# Sky- my 1st Lilac



## windyhill (Jan 19, 2010)

Sky came from a Chocolate X Broken Chocolate litter, so I was a bit suprised when he showed up(yet to figure out who carries blue)
I hope to be able to produce some more lilacs, so I can work on the shading.


----------



## Jack Garcia (Oct 9, 2009)

Both parents must carry blue. He's cute.


----------



## windyhill (Jan 19, 2010)

Thanks 

Oh yeah, both of them  I knew that
Can you tell Im running on a lack of sleep,lol

Im going to re-breed his parents and see what I get this time.


----------



## zany_toon (Apr 3, 2010)

He is lovely, I've never seen a lilac before except in photos. He looks really cute!


----------



## windyhill (Jan 19, 2010)

Thanks 
I've never seen/had a lilac before him.


----------



## Onyx (May 2, 2010)

Aww very cute indeed! Fingers crossed mum and dd will produce couple next time =D


----------



## Autumn2005 (Apr 21, 2010)

Are his eyes black? Would he still be considered a lilac if his eyes were pink? I had an agouti and a stone produce one that color, with pink eyes.


----------



## windyhill (Jan 19, 2010)

Thanks

It depends on what standards you breed to.
With the one I use, Lilacs have black eyes and doves have pink eyes,but some standards are the other way around.
I have a dove(Pink eyed black) doe who looks about the same,but she has pink eyes
I dont know what color stone is,sorry.(I do good to remember American color terms,lol)


----------



## Autumn2005 (Apr 21, 2010)

Stone is actually a term I found on this forrm.
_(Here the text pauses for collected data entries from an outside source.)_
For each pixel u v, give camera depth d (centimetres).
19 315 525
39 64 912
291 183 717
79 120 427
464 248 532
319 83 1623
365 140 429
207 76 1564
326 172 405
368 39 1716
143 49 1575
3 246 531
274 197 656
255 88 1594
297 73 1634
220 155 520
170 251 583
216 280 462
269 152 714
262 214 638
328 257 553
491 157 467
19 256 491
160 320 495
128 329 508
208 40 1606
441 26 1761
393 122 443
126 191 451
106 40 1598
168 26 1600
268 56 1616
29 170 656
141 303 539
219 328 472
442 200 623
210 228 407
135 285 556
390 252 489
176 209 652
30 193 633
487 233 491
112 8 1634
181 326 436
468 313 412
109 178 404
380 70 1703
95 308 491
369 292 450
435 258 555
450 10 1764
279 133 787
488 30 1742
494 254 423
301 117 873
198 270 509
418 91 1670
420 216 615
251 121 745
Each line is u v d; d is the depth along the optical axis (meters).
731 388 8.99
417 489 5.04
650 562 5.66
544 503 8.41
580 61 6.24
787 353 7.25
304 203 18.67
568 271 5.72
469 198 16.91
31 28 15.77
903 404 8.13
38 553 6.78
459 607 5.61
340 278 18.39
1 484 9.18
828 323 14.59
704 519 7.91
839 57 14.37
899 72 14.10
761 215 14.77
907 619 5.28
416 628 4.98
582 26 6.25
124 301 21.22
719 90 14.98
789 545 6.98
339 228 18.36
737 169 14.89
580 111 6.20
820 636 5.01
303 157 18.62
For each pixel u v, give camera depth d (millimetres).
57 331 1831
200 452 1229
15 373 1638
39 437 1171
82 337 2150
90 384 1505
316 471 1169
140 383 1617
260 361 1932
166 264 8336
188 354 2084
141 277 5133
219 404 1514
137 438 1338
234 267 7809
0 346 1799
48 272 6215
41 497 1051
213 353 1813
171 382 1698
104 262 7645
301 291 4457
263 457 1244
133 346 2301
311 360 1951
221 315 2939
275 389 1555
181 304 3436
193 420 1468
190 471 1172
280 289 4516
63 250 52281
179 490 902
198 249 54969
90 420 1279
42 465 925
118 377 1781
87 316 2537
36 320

He's a light greyish brown, and no one has been able to tell my what color he is.


----------



## windyhill (Jan 19, 2010)

Ive seen the term stone used before,but dont know what it is in American Standards


----------



## WoodWitch (Oct 18, 2009)

Stone is what I _think_ you know as Beige, and is a bi-product of (what you call in USA) Bone x Bone.


----------